A vacina Novavax também tem uma taxa substancialmente mais baixa de efeitos colaterais do que as vacinas de mRNA autorizadas. Os dados da semana passada mostraram que cerca de 40 por cento das pessoas que recebem Novavax relatam fadiga após a segunda dose, em comparação com 65 por cento para Moderna e mais de 55 por cento para Pfizer . Com base nos resultados do primeiro ensaio de eficácia da Novavax no Reino Unido, os efeitos colaterais (incluindo, mas não se limitando à fadiga), não são apenas menos frequentes; eles são mais suaves também. Isso é muito importante para as pessoas que recebem por hora, que já correm um risco desproporcional de tomar COVID-19 e que têm menos probabilidade de se vacinarem em parte devido ao risco de perder dias de trabalho devido à febre pós-vacina, dor , ou mal-estar.
Os efeitos colaterais são uma grande barreira para a aceitação da vacina COVID. O CDC informou na segunda-feira que, de acordo com uma pesquisa realizada na primavera, apenas cerca de metade dos adultos com menos de 40 anos de idade receberam a vacina ou pretendem fazê-la definitivamente, e que, entre os demais, 56 por cento dizem que estão preocupados sobre os efeitos colaterais.
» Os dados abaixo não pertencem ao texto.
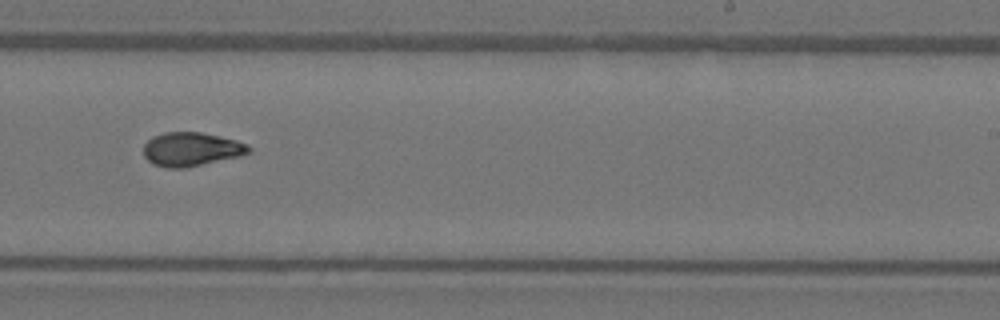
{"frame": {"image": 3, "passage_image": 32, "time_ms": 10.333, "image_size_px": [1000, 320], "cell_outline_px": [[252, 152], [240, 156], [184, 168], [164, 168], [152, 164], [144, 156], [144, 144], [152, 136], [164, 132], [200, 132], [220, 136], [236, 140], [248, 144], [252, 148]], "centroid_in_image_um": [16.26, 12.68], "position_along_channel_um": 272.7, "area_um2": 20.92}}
Taxas mais baixas de eventos adversos provavelmente serão um problema ainda maior para os pais, ao considerarem a vacinação de seus filhos.
Não me interpretem mal - as vacinas Pfizer e Moderna têm sido extraordinárias salvadores de vidas nesta pandemia, e podemos muito bem estar entrando em uma nova era de ouro no desenvolvimento de vacinas. (Esta semana, a BioNTech iniciou as injeções em um teste inicial de uma vacina de mRNA para melanoma.) Mas mesmo os melhores especialistas em prever quais drogas serão importantes erram um pouco, superestimando alguns tratamentos e subestimando outros. Os produtos farmacêuticos geralmente são uma aposta.
Mas aqui está o que sabemos hoje, com base nas informações que temos agora: Entre várias opções maravilhosas, a vacina mais tradicional da Novavax combina facilidade de fabricação com alta eficácia e efeitos colaterais menores. No momento, é a melhor vacina COVID-19 que temos.
Fonte: The Atlantic
Hilda Bastian é cientista, escritora e membro fundadora da Colaboração Cochrane. Ela foi anteriormente editora do projeto PubMed Health na National Library of Medicine.